To actively and aggressively enforce the eligibility requirements that are already in place in the Minnesota unemployment insurance program.  And that means if people aren't going back to work they need to show proof that they are seeking employment every week.  That's not happening right now.

She says it has been difficult for businesses to get -- and keep -- employees.

We've got reports of people who aren't showing up for jobs once they've been hired, people not showing up for interviews once they've scheduled an appointment.  Those things we think should be tracked and followed up on through the unemployment insurance system to make sure people are doing what they are supposed to be doing to get hired.

Deputy Employment and Economic Development Commissioner Blake Chaffee responds work-search requirements were never "turned off" like in some other states.

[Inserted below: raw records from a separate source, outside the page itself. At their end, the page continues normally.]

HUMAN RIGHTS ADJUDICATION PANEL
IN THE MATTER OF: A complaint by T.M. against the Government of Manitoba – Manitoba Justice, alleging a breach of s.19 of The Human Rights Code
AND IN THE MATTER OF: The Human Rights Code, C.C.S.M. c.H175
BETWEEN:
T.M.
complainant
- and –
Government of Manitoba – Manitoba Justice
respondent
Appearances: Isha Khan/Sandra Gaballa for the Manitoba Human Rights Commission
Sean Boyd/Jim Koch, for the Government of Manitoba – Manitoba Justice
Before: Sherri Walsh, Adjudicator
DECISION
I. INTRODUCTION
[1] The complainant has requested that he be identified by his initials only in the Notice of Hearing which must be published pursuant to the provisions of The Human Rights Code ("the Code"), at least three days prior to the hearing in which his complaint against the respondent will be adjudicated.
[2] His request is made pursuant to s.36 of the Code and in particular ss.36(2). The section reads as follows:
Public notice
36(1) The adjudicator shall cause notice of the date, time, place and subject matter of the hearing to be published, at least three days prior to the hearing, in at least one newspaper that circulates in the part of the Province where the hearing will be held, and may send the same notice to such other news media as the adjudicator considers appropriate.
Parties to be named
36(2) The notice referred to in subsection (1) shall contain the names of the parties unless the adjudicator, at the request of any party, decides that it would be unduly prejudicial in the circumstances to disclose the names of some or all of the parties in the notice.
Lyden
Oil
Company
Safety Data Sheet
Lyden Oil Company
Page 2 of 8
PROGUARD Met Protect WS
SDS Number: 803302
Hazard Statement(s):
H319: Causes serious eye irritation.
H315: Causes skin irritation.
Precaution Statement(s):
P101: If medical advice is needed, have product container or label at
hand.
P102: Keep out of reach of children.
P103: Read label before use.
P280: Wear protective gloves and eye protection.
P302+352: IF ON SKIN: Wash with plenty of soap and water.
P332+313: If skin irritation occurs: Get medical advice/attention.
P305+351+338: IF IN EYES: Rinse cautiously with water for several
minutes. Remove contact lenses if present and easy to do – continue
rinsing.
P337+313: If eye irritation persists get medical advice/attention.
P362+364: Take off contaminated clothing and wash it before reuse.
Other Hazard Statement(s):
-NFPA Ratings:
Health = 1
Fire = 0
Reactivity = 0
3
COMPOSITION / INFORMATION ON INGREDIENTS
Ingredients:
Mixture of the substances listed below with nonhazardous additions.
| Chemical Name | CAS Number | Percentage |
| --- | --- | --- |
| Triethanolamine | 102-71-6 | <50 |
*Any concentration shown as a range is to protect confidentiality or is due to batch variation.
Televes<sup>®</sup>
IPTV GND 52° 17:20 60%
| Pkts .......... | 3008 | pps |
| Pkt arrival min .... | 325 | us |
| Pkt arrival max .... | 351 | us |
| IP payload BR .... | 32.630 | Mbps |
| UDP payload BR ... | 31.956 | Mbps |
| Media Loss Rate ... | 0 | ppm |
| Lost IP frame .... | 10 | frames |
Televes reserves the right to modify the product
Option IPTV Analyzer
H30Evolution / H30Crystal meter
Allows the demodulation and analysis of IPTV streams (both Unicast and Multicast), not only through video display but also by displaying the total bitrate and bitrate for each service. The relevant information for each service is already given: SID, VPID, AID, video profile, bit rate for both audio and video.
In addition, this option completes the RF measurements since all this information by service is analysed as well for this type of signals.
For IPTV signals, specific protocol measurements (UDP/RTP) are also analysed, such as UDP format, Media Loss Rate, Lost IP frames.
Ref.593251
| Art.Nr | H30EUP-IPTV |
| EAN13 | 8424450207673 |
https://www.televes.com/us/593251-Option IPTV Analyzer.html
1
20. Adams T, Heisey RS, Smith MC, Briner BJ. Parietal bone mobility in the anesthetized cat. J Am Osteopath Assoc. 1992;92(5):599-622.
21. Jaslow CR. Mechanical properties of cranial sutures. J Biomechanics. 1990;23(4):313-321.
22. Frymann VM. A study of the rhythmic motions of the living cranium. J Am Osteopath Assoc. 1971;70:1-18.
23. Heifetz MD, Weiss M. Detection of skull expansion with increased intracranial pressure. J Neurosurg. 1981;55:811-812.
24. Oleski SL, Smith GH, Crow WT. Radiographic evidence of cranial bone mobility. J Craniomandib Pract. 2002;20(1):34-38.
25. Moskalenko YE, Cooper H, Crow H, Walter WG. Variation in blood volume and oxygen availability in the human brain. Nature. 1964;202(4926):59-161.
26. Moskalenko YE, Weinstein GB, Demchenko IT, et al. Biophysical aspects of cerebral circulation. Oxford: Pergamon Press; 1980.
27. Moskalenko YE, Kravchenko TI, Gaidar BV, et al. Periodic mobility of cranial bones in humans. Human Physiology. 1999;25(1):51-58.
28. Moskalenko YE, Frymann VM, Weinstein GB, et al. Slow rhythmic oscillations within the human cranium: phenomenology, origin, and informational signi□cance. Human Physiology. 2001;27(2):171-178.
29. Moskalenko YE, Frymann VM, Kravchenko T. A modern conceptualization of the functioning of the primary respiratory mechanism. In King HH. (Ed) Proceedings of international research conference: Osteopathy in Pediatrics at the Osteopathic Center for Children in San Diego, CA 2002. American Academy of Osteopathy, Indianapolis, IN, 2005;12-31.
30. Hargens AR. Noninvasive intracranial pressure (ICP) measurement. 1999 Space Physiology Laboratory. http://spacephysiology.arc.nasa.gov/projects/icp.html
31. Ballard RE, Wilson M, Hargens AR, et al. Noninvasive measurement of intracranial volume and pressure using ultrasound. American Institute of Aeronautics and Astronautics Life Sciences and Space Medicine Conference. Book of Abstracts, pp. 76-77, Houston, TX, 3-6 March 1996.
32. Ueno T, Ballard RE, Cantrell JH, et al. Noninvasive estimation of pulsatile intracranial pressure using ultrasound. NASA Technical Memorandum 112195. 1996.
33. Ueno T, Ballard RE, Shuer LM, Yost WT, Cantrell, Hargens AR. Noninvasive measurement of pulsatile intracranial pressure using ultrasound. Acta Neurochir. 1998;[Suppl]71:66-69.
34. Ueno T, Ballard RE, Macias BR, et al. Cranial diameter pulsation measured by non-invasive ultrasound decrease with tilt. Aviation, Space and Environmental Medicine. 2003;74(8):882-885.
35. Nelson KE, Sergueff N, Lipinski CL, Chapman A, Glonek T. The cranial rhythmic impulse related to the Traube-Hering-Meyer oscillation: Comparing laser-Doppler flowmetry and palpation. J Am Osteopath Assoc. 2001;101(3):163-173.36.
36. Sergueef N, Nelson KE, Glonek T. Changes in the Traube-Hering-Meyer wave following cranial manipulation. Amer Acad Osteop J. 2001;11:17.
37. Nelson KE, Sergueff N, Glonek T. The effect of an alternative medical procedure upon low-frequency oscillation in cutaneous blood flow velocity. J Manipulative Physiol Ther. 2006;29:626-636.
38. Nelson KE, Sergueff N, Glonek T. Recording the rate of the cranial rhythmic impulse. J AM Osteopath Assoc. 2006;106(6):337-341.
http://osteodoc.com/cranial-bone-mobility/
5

We're talking to a lot of folks, and what we're hearing from them is that they're looking for work, they're trying to get back to work.

Bohnen says the maximum term length that you can be on unemployment was extended last year, and she believes that needs to go back to what it was pre-pandemic.

There has been some talk from Republican state lawmakers to drop the $300 a week extra benefit from the federal government and use that money instead as a bonus incident for people who go back to work and stay on the job for a certain period of time.

Bohnen says the Chamber and GSCD presented their action plan to local state lawmakers Wednesday, however, they say it is really in the hands of DEED and the Governor right now.

Bohnen says, as the number of COVID cases continues to decline and the number of people who are fully vaccinated goes up, it is time to get people back to work.